The FINANCIAL — The strength of Delta’s long-term business model was on full display on July 14 as the airline reported GAAP pre-tax income of $2.4 billion and adjusted pre-tax income of $1.7 billion amid a dip in unit revenues – the amount of money collected for every mile each seat is flown – and the start of climbing fuel prices.
Delta’s solid profit was achieved despite the airline reporting a 4.9 percent year-over-year dip in unit revenues for the quarter. The airline is now setting its sights on returning to positive unit revenue growth by the end of 2016, as fuel prices rise.
“As we look to the remainder of the year, the large year-on-year savings driven by lower fuel are largely behind us,” said CEO Ed Bastian. “It is important to achieving our long-term financial targets that we get unit revenues back to a positive trajectory.”
With foreign currency under heightened pressure from the steep drop in the British Pound and the economic uncertainty from the United Kingdom’s decision to exit the European Union, Delta has decided to reduce 6 points of U.S.-U.K. capacity from its winter schedule.
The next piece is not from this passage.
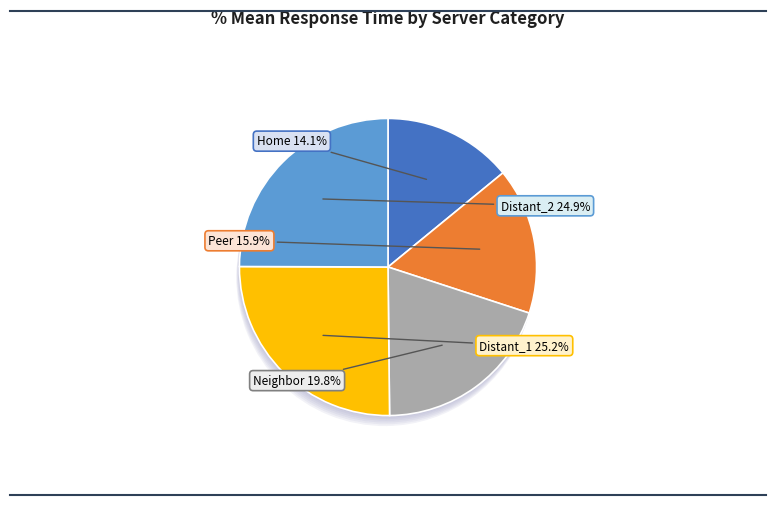

To the nearest percent, what is the difference between the Home and Neighbor slice percentages?

6%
These actions will reduce system capacity by about one point in the December 2016 quarter and Delta now expects to grow its system capacity by 1 percent year over year during this time, according to Delta.
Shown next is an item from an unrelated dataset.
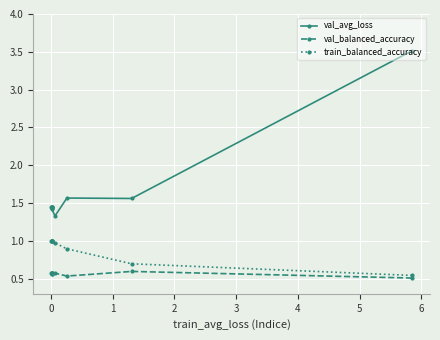

List the series in order of their overall mean, highest first.

val_avg_loss, train_balanced_accuracy, val_balanced_accuracy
“While the revenue environment remains challenging, with persistent headwinds from close-in domestic yields and geopolitical uncertainty, we remain focused on achieving our goal of positive unit revenues by year end,” said Glen Hauenstein, Delta’s president. “We’ll continue to move quickly and aggressively with all our commercial levers, including an incremental 1 point reduction in our December quarter capacity levels, to make sure we create the momentum we need to achieve this goal.”
Despite significant investments in Delta people, products and services, Delta’s non-fuel cost growth remains on track to be below 2 percent for the year, and was flat in the second quarter.
Delta’s GAAP fuel expense declined $305 million and adjusted fuel expense declined $408 million year over year due to lower market fuel prices. And while Delta’s hedge losses for the quarter totaled $614 million – $455 million of which was early settlements – it does not expect additional hedge losses in 2016.
Delta generated $3.2 billion in GAAP operating cash flow, $2.6 billion in adjusted operating cash flow and $1.6 billion of free cash flow during the quarter that allowed for the following investments:
$1 billion into the business, including $880 million in fleet investments
$135 million in pension plan contributions, completing its planned $1.3 billion in pension contributions for the year.
Returned $1.1 billion to shareholders, comprised of $103 million of dividends and $1 billion in share repurchases
During the quarter, FitchRatings upgraded Delta’s corporate credit rating to BBB-, an investment-grade rating, in recognition of the airline’s improved financial strength.